In this instance I suspect it might not work quite the same way. In this case I suspect that you need to create your groups to start with i.e. longitudinal, transverse etc. and define exactly what the behviour of each group is i.e. can a single longitudinal crack branch part way along it's length, and if it does what does that do to it's classification.
Once you have that then for each crack, I would generate a random crack or pattern of cracks based on the classification you have created. You can then use something like a least squares approach to see how closely the crack you are checking fits against the random crack / cracks you have generated. You can repeat this analysis many times in the manner of a Monte-Carlo analysis to identify which of the randomly generated crack / cracks best fits the one you are checking.
To then deal with the false positives you will need to create a pattern for each of the different types of false positives i.e. the edge of a kerb is a straight line. You will then be able to run the analysis picking out which is the most likely group for each crack you analyse.
Finally, you will need to 'tweak' the definition of different crack types to try and get a better result. I guess this could either use an automated approach or a manual approach depending on how you define your different crack types.
One other modification that sometimes helps when I'm doing problems like this is to have a random group. By tweaking the sensitivity of a random group i.e. how more or less likely a crack is to be included in the random group, you can sometimes adjust the sensitivty of the model to complex patterns that don't really fit anywhere.
Good luck, looks to me like you have a real challenge.
You should read about data mining, specially pattern mining.

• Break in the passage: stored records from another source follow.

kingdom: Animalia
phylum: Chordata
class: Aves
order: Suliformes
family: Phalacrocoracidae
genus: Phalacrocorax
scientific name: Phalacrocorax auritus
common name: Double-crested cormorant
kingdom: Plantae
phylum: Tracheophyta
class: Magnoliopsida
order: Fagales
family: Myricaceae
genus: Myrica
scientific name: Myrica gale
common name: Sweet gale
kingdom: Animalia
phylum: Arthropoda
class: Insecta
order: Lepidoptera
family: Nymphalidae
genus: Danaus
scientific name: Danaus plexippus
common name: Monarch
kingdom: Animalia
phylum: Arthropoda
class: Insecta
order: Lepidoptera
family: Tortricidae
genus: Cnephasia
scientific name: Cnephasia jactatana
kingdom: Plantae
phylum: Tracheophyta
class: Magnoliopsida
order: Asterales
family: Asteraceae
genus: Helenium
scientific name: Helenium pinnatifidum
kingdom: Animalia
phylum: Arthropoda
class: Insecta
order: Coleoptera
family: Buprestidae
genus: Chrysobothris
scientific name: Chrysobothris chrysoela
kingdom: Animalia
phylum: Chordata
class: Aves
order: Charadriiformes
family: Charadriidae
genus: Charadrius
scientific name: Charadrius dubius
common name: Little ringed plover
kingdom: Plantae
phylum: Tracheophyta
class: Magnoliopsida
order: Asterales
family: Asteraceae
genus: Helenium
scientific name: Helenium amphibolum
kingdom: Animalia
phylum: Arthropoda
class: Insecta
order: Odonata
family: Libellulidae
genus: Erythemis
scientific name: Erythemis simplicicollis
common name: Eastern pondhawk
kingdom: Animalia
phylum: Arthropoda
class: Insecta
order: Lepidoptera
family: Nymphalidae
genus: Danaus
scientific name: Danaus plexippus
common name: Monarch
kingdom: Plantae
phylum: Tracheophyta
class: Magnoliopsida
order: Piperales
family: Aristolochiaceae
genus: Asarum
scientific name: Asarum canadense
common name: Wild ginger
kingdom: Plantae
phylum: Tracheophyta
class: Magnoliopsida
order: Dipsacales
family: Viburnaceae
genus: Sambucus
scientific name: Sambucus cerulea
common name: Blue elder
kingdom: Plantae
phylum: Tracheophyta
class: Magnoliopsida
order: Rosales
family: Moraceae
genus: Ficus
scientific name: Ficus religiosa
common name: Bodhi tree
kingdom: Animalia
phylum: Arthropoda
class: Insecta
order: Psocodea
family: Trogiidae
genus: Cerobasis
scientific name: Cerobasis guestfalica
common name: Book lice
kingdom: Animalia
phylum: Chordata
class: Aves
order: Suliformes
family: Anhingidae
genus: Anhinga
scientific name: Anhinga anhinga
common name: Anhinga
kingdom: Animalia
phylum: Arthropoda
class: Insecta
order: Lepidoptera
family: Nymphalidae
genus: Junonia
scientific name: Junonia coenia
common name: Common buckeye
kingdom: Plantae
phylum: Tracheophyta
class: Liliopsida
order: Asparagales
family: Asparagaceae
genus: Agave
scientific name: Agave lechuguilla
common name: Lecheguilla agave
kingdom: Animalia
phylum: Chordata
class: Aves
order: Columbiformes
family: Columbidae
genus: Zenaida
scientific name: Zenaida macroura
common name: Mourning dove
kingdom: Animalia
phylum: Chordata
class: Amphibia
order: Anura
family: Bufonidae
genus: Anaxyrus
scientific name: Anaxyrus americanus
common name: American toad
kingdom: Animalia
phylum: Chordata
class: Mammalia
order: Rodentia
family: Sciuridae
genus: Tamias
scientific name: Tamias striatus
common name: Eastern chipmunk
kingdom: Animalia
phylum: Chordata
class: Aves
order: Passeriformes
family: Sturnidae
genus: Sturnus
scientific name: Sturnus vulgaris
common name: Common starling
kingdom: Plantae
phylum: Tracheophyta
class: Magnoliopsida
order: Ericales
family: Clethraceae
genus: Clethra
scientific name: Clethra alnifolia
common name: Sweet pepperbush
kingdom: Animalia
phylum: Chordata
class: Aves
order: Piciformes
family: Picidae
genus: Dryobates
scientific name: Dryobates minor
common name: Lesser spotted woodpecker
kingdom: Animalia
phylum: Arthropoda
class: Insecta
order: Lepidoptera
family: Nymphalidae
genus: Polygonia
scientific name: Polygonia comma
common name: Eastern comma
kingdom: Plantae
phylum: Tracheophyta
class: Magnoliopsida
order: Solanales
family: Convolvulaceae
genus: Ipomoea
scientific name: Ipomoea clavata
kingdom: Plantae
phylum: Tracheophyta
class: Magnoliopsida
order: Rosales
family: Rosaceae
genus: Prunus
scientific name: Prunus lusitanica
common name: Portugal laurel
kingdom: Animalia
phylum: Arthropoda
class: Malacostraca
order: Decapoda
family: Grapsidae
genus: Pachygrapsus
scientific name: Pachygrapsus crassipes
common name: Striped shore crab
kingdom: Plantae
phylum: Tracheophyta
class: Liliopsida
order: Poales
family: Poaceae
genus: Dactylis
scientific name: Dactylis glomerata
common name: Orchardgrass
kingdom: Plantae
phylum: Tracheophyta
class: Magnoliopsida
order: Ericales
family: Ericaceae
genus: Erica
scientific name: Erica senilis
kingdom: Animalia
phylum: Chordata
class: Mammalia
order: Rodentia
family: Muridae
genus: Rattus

Data mining is the process of extracting patterns from data. As more data are gathered, with the amount of data doubling every three years, data mining is becoming an increasingly important tool to transform these data into information. It is commonly used in a wide range of profiling practices, such as marketing, surveillance, fraud detection and scientific discovery.
A good book on the subject is Data Mining: Practical Machine Learning Tools and Techniques
(source: waikato.ac.nz) ](http://www.amazon.com/Data-Mining-Ian-H-Witten/dp/3446215336 "ISBN 0-12-088407-0")
Basically what you have to do is apply statistical tools and methodologies to your datasets. The most used comparison methodologies are Student's t-test and the Chi squared test, to see if two unrelated variables are related with some confidence.